- **Task to complete**
Each entry must be restated word for word, with nothing omitted.
━━━━━━━━
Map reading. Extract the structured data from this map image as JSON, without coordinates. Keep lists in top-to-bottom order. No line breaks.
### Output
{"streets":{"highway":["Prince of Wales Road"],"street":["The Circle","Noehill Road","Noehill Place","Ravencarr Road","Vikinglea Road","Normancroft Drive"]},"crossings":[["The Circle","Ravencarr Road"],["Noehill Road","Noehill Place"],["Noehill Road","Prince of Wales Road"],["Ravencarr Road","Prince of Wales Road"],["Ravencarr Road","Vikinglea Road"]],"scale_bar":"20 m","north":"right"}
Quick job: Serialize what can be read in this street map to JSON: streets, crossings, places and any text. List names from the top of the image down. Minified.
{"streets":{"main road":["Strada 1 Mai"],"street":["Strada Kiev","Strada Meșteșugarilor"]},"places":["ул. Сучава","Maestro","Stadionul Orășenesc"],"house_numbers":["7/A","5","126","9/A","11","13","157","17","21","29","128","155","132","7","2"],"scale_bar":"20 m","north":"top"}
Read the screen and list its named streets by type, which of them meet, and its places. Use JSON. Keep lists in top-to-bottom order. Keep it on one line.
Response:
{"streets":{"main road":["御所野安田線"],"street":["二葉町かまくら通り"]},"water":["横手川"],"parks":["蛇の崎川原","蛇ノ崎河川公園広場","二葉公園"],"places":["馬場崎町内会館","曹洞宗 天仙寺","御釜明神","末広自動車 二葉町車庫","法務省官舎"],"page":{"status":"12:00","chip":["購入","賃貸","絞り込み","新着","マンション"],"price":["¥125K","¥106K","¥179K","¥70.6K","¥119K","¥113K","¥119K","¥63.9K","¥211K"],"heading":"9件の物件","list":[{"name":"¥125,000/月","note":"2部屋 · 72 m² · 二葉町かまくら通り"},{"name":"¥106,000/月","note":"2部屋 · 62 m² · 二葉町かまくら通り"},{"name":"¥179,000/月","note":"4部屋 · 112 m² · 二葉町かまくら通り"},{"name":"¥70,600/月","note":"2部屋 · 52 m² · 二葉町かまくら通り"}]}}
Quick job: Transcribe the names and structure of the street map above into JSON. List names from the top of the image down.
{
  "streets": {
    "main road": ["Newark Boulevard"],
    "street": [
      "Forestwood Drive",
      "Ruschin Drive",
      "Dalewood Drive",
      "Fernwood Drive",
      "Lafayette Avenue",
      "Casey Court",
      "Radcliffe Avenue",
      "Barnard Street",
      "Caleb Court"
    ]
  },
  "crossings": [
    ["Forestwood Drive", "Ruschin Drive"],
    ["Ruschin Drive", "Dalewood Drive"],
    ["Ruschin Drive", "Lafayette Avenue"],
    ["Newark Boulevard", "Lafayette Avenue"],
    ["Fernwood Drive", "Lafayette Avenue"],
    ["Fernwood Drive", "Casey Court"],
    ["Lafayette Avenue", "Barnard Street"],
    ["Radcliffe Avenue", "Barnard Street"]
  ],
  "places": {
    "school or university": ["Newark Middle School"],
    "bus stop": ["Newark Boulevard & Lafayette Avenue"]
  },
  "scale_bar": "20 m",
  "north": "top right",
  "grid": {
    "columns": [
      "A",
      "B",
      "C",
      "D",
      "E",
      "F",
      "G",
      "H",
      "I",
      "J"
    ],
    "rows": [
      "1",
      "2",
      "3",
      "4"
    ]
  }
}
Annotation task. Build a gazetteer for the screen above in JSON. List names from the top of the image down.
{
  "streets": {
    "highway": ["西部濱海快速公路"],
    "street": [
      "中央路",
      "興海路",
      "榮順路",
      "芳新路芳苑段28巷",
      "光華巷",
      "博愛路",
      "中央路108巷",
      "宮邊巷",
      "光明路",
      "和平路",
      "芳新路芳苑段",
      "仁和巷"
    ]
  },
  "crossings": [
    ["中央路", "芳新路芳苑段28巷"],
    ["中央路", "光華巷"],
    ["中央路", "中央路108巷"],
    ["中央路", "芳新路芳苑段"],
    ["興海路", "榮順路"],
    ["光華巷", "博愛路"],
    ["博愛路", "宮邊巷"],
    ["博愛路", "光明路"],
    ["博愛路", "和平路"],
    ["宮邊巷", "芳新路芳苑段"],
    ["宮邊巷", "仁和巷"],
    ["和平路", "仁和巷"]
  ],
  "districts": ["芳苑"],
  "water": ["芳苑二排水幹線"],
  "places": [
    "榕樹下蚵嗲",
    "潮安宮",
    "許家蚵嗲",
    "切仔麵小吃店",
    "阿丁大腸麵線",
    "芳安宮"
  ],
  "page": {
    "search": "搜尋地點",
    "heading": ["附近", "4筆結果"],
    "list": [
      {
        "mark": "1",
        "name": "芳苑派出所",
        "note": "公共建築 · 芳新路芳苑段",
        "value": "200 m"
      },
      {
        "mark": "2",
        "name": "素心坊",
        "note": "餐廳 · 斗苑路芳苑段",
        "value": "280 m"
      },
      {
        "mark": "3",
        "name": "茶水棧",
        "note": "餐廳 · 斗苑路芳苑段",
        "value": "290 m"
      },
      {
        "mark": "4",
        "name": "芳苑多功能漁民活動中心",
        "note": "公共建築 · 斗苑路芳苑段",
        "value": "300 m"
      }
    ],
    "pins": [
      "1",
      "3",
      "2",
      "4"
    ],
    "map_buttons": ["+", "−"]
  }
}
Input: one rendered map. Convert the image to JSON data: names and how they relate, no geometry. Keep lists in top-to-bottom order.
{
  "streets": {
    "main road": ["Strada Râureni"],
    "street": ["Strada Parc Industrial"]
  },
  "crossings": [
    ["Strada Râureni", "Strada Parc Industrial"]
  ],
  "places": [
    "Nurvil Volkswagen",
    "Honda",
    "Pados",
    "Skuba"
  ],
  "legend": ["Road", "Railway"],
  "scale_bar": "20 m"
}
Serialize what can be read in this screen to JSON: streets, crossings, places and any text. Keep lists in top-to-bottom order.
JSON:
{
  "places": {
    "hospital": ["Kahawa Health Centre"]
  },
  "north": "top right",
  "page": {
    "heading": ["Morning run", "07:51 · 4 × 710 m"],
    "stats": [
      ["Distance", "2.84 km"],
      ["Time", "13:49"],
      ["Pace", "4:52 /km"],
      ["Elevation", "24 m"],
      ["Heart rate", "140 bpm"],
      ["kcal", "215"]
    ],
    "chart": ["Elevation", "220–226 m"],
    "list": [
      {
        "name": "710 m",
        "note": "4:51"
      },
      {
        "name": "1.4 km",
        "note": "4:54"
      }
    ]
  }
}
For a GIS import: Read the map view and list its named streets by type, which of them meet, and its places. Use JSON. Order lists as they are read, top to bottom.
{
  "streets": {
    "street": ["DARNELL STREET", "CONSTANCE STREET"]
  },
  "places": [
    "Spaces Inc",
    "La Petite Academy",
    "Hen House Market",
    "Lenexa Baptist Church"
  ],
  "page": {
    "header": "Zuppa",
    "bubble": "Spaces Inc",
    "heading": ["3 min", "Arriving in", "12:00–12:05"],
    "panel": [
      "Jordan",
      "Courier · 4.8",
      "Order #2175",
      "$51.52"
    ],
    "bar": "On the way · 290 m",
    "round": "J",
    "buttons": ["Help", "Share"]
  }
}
━━━━━━━━
- **Solution to this exercise**
Map reading. Extract the structured data from this map image as JSON, without coordinates. Keep lists in top-to-bottom order. No line breaks.
### Output
{"streets":{"highway":["Prince of Wales Road"],"street":["The Circle","Noehill Road","Noehill Place","Ravencarr Road","Vikinglea Road","Normancroft Drive"]},"crossings":[["The Circle","Ravencarr Road"],["Noehill Road","Noehill Place"],["Noehill Road","Prince of Wales Road"],["Ravencarr Road","Prince of Wales Road"],["Ravencarr Road","Vikinglea Road"]],"scale_bar":"20 m","north":"right"}
Quick job: Serialize what can be read in this street map to JSON: streets, crossings, places and any text. List names from the top of the image down. Minified.
{"streets":{"main road":["Strada 1 Mai"],"street":["Strada Kiev","Strada Meșteșugarilor"]},"places":["ул. Сучава","Maestro","Stadionul Orășenesc"],"house_numbers":["7/A","5","126","9/A","11","13","157","17","21","29","128","155","132","7","2"],"scale_bar":"20 m","north":"top"}
Read the screen and list its named streets by type, which of them meet, and its places. Use JSON. Keep lists in top-to-bottom order. Keep it on one line.
Response:
{"streets":{"main road":["御所野安田線"],"street":["二葉町かまくら通り"]},"water":["横手川"],"parks":["蛇の崎川原","蛇ノ崎河川公園広場","二葉公園"],"places":["馬場崎町内会館","曹洞宗 天仙寺","御釜明神","末広自動車 二葉町車庫","法務省官舎"],"page":{"status":"12:00","chip":["購入","賃貸","絞り込み","新着","マンション"],"price":["¥125K","¥106K","¥179K","¥70.6K","¥119K","¥113K","¥119K","¥63.9K","¥211K"],"heading":"9件の物件","list":[{"name":"¥125,000/月","note":"2部屋 · 72 m² · 二葉町かまくら通り"},{"name":"¥106,000/月","note":"2部屋 · 62 m² · 二葉町かまくら通り"},{"name":"¥179,000/月","note":"4部屋 · 112 m² · 二葉町かまくら通り"},{"name":"¥70,600/月","note":"2部屋 · 52 m² · 二葉町かまくら通り"}]}}
Quick job: Transcribe the names and structure of the street map above into JSON. List names from the top of the image down.
{
  "streets": {
    "main road": ["Newark Boulevard"],
    "street": [
      "Forestwood Drive",
      "Ruschin Drive",
      "Dalewood Drive",
      "Fernwood Drive",
      "Lafayette Avenue",
      "Casey Court",
      "Radcliffe Avenue",
      "Barnard Street",
      "Caleb Court"
    ]
  },
  "crossings": [
    ["Forestwood Drive", "Ruschin Drive"],
    ["Ruschin Drive", "Dalewood Drive"],
    ["Ruschin Drive", "Lafayette Avenue"],
    ["Newark Boulevard", "Lafayette Avenue"],
    ["Fernwood Drive", "Lafayette Avenue"],
    ["Fernwood Drive", "Casey Court"],
    ["Lafayette Avenue", "Barnard Street"],
    ["Radcliffe Avenue", "Barnard Street"]
  ],
  "places": {
    "school or university": ["Newark Middle School"],
    "bus stop": ["Newark Boulevard & Lafayette Avenue"]
  },
  "scale_bar": "20 m",
  "north": "top right",
  "grid": {
    "columns": [
      "A",
      "B",
      "C",
      "D",
      "E",
      "F",
      "G",
      "H",
      "I",
      "J"
    ],
    "rows": [
      "1",
      "2",
      "3",
      "4"
    ]
  }
}
Annotation task. Build a gazetteer for the screen above in JSON. List names from the top of the image down.
{
  "streets": {
    "highway": ["西部濱海快速公路"],
    "street": [
      "中央路",
      "興海路",
      "榮順路",
      "芳新路芳苑段28巷",
      "光華巷",
      "博愛路",
      "中央路108巷",
      "宮邊巷",
      "光明路",
      "和平路",
      "芳新路芳苑段",
      "仁和巷"
    ]
  },
  "crossings": [
    ["中央路", "芳新路芳苑段28巷"],
    ["中央路", "光華巷"],
    ["中央路", "中央路108巷"],
    ["中央路", "芳新路芳苑段"],
    ["興海路", "榮順路"],
    ["光華巷", "博愛路"],
    ["博愛路", "宮邊巷"],
    ["博愛路", "光明路"],
    ["博愛路", "和平路"],
    ["宮邊巷", "芳新路芳苑段"],
    ["宮邊巷", "仁和巷"],
    ["和平路", "仁和巷"]
  ],
  "districts": ["芳苑"],
  "water": ["芳苑二排水幹線"],
  "places": [
    "榕樹下蚵嗲",
    "潮安宮",
    "許家蚵嗲",
    "切仔麵小吃店",
    "阿丁大腸麵線",
    "芳安宮"
  ],
  "page": {
    "search": "搜尋地點",
    "heading": ["附近", "4筆結果"],
    "list": [
      {
        "mark": "1",
        "name": "芳苑派出所",
        "note": "公共建築 · 芳新路芳苑段",
        "value": "200 m"
      },
      {
        "mark": "2",
        "name": "素心坊",
        "note": "餐廳 · 斗苑路芳苑段",
        "value": "280 m"
      },
      {
        "mark": "3",
        "name": "茶水棧",
        "note": "餐廳 · 斗苑路芳苑段",
        "value": "290 m"
      },
      {
        "mark": "4",
        "name": "芳苑多功能漁民活動中心",
        "note": "公共建築 · 斗苑路芳苑段",
        "value": "300 m"
      }
    ],
    "pins": [
      "1",
      "3",
      "2",
      "4"
    ],
    "map_buttons": ["+", "−"]
  }
}
Input: one rendered map. Convert the image to JSON data: names and how they relate, no geometry. Keep lists in top-to-bottom order.
{
  "streets": {
    "main road": ["Strada Râureni"],
    "street": ["Strada Parc Industrial"]
  },
  "crossings": [
    ["Strada Râureni", "Strada Parc Industrial"]
  ],
  "places": [
    "Nurvil Volkswagen",
    "Honda",
    "Pados",
    "Skuba"
  ],
  "legend": ["Road", "Railway"],
  "scale_bar": "20 m"
}
Serialize what can be read in this screen to JSON: streets, crossings, places and any text. Keep lists in top-to-bottom order.
JSON:
{
  "places": {
    "hospital": ["Kahawa Health Centre"]
  },
  "north": "top right",
  "page": {
    "heading": ["Morning run", "07:51 · 4 × 710 m"],
    "stats": [
      ["Distance", "2.84 km"],
      ["Time", "13:49"],
      ["Pace", "4:52 /km"],
      ["Elevation", "24 m"],
      ["Heart rate", "140 bpm"],
      ["kcal", "215"]
    ],
    "chart": ["Elevation", "220–226 m"],
    "list": [
      {
        "name": "710 m",
        "note": "4:51"
      },
      {
        "name": "1.4 km",
        "note": "4:54"
      }
    ]
  }
}
For a GIS import: Read the map view and list its named streets by type, which of them meet, and its places. Use JSON. Order lists as they are read, top to bottom.
{
  "streets": {
    "street": ["DARNELL STREET", "CONSTANCE STREET"]
  },
  "places": [
    "Spaces Inc",
    "La Petite Academy",
    "Hen House Market",
    "Lenexa Baptist Church"
  ],
  "page": {
    "header": "Zuppa",
    "bubble": "Spaces Inc",
    "heading": ["3 min", "Arriving in", "12:00–12:05"],
    "panel": [
      "Jordan",
      "Courier · 4.8",
      "Order #2175",
      "$51.52"
    ],
    "bar": "On the way · 290 m",
    "round": "J",
    "buttons": ["Help", "Share"]
  }
}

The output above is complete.